Extracted data entries
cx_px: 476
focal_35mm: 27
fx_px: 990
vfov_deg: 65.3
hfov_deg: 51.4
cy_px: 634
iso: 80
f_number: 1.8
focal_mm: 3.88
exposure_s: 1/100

◆ **WHAT YOU WILL DO**
The whole of the data must be given again, exactly as shown.

◆ **ANSWER SECTION**
cx_px: 476
focal_35mm: 27
fx_px: 990
vfov_deg: 65.3
hfov_deg: 51.4
cy_px: 634
iso: 80
f_number: 1.8
focal_mm: 3.88
exposure_s: 1/100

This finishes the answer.